(Collected data)
• • •

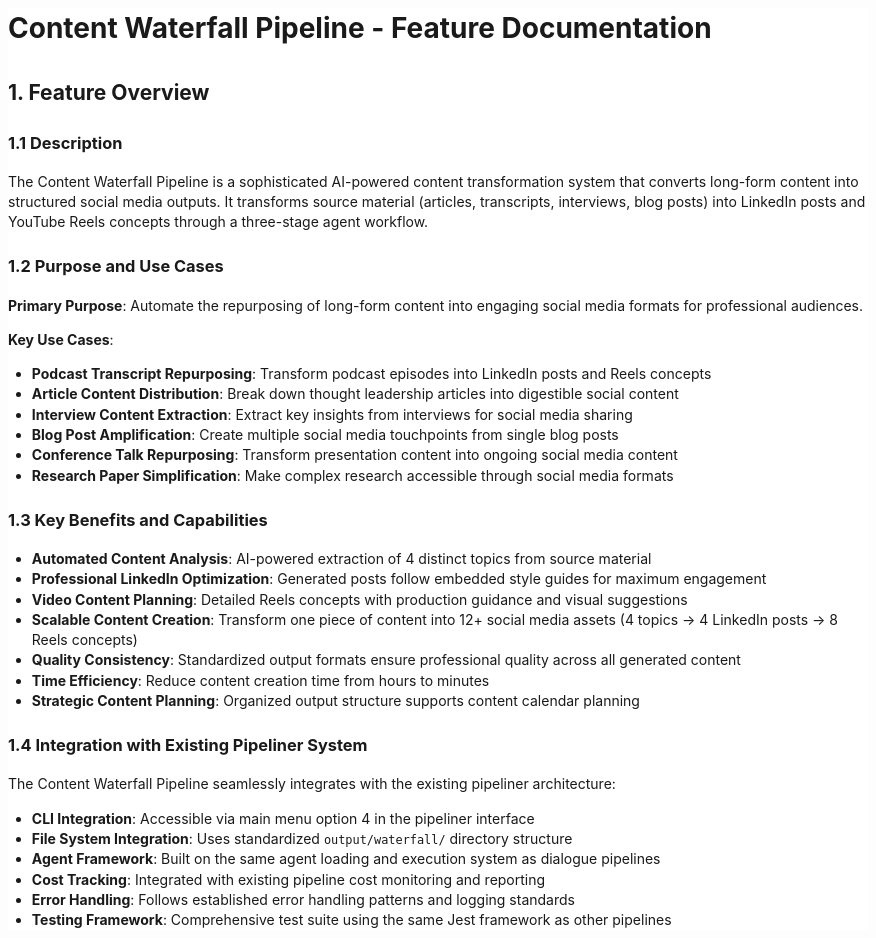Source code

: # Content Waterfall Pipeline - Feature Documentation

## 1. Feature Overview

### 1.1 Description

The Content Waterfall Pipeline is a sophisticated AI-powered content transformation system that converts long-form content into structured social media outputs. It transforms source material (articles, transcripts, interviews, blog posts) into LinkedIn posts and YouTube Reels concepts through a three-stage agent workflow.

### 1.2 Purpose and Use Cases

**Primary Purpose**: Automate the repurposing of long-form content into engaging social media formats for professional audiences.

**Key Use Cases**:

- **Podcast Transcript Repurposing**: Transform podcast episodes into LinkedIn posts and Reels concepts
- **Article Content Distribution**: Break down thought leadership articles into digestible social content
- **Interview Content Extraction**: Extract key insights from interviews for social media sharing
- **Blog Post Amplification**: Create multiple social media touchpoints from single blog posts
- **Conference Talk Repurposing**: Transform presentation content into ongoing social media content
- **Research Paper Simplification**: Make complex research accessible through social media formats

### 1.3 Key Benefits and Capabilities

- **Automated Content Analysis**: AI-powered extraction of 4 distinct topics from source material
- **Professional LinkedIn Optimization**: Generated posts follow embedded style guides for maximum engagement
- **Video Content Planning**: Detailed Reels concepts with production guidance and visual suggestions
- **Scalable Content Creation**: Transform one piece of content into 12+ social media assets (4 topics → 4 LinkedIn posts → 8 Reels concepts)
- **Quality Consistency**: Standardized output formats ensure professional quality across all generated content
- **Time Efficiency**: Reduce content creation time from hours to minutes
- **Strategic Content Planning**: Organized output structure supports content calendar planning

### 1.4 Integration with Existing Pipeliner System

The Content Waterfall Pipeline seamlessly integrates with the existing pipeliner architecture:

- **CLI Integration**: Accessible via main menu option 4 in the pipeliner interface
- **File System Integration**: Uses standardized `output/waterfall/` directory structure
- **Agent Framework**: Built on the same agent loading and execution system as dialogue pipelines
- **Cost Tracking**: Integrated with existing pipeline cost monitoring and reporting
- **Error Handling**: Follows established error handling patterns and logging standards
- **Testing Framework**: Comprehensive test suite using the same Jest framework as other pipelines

• • •

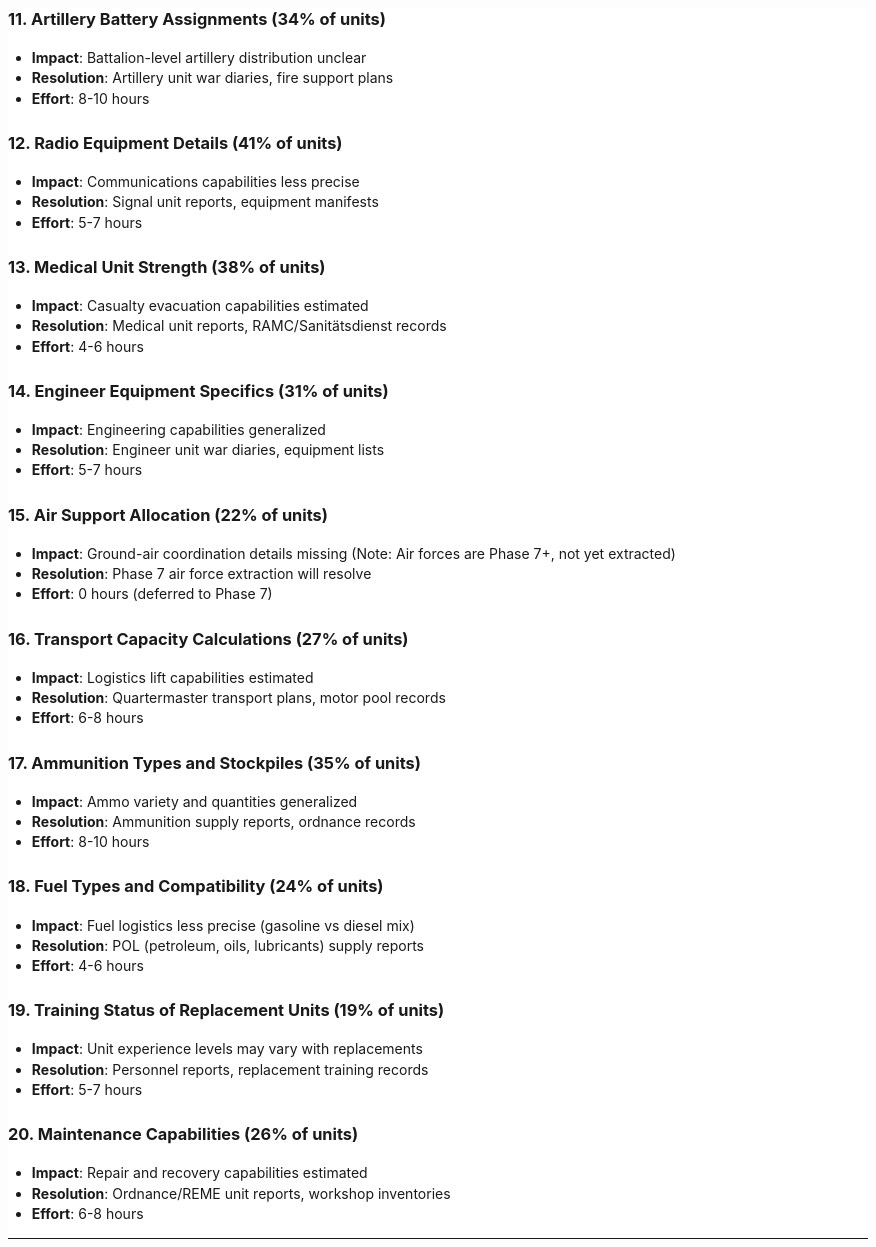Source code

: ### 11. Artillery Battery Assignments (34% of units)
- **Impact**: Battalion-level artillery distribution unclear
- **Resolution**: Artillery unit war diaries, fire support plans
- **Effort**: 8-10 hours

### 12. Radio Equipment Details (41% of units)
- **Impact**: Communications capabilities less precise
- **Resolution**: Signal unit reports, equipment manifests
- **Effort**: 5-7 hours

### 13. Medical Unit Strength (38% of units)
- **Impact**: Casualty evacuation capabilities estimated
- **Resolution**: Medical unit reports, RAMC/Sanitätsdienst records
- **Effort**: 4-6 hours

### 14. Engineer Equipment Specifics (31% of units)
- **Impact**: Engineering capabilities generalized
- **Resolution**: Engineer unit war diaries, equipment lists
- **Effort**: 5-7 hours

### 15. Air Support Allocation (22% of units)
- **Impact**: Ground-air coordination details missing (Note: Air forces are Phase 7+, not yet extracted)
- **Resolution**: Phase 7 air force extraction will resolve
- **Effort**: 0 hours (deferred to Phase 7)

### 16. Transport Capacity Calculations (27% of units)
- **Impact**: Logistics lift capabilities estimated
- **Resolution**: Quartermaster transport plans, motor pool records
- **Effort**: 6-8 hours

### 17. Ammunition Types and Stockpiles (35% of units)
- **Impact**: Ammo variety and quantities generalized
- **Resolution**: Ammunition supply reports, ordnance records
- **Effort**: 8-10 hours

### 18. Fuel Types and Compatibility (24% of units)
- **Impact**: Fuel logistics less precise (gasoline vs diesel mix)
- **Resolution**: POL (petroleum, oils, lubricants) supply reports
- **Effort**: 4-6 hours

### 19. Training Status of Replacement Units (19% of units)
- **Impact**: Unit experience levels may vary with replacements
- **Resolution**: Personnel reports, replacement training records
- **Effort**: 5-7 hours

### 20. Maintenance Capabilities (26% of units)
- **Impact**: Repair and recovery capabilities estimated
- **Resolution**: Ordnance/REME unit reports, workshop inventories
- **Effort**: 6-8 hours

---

• • •

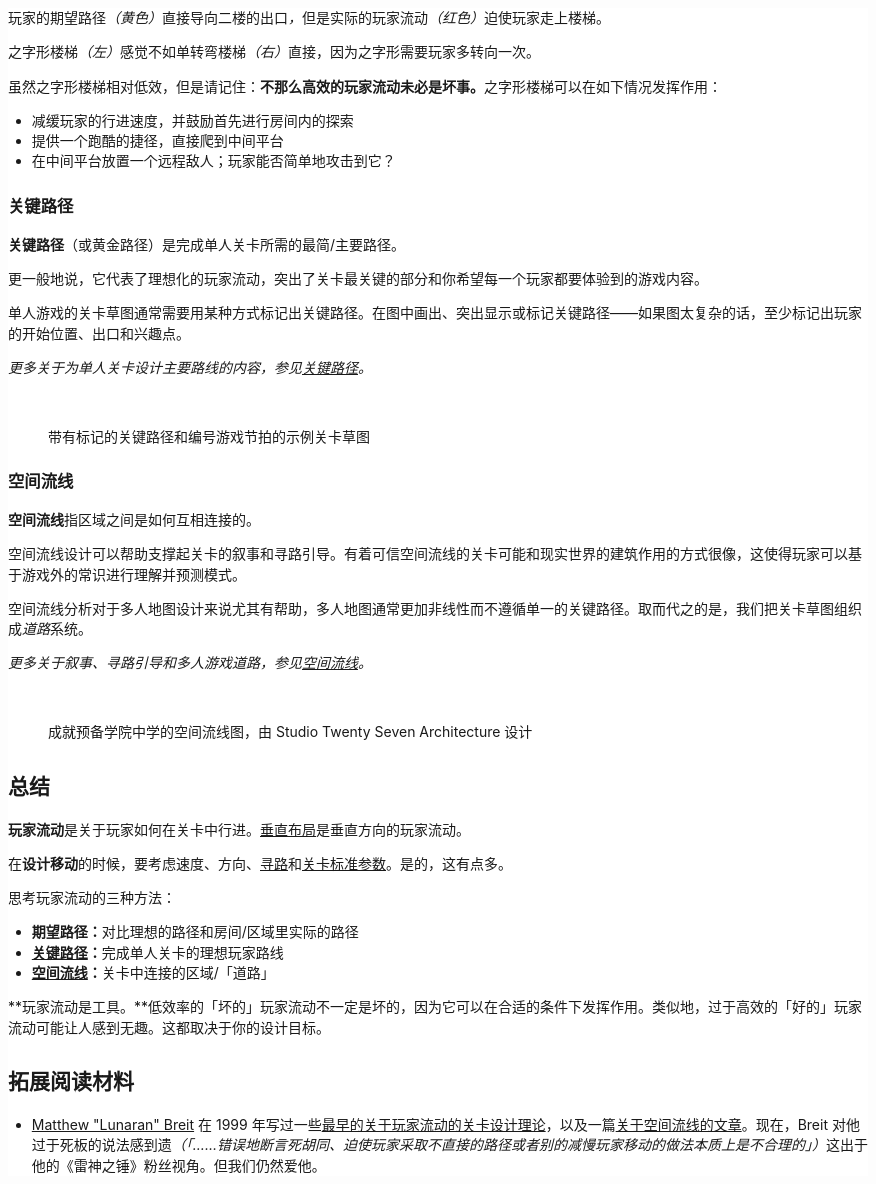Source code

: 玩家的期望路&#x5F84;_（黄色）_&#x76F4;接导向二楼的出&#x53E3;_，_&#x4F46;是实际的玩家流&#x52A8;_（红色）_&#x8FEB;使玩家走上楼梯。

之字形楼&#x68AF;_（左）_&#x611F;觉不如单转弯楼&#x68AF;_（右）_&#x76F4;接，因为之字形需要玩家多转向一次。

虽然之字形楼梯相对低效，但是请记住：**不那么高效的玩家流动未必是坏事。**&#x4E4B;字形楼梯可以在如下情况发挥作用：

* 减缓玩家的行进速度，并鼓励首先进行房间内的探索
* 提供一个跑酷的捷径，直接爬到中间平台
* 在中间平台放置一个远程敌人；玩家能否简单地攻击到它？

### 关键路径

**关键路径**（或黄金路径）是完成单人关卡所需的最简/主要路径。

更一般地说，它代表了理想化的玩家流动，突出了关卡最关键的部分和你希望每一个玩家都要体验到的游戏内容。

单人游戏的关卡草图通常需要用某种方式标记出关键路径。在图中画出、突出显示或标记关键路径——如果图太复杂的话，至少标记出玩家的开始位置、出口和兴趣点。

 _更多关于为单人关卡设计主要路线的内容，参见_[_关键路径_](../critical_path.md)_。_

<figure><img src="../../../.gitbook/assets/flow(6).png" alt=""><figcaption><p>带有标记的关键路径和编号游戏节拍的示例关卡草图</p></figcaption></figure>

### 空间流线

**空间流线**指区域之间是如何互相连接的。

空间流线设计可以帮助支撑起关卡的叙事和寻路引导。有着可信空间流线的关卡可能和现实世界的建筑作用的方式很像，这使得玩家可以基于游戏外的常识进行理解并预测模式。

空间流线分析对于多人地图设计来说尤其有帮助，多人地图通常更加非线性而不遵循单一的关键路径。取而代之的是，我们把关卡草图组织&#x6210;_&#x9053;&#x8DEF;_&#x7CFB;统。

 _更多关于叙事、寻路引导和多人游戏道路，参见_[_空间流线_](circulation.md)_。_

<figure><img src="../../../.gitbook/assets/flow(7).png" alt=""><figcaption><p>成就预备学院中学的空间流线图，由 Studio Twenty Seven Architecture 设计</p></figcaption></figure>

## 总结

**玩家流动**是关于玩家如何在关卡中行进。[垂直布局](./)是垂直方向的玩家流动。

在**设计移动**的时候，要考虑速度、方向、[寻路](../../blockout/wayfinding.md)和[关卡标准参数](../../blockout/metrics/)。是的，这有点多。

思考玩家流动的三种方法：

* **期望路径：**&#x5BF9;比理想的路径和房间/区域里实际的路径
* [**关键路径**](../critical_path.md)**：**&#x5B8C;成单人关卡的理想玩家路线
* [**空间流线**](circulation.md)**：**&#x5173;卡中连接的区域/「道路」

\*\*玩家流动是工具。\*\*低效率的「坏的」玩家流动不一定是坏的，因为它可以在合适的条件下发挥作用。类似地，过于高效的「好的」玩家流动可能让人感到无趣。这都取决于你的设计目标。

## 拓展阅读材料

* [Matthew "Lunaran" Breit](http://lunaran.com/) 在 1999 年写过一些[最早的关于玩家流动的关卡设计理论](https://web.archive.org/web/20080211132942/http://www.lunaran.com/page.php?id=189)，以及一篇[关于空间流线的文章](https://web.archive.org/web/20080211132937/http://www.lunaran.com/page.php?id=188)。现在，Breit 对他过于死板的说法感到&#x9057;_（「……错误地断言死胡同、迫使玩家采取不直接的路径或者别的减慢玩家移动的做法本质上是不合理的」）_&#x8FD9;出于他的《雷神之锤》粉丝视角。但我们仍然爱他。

• • •

Your task — For the records above, state how many lines contain "Feature". Add nothing to the number.

Exercise output — 2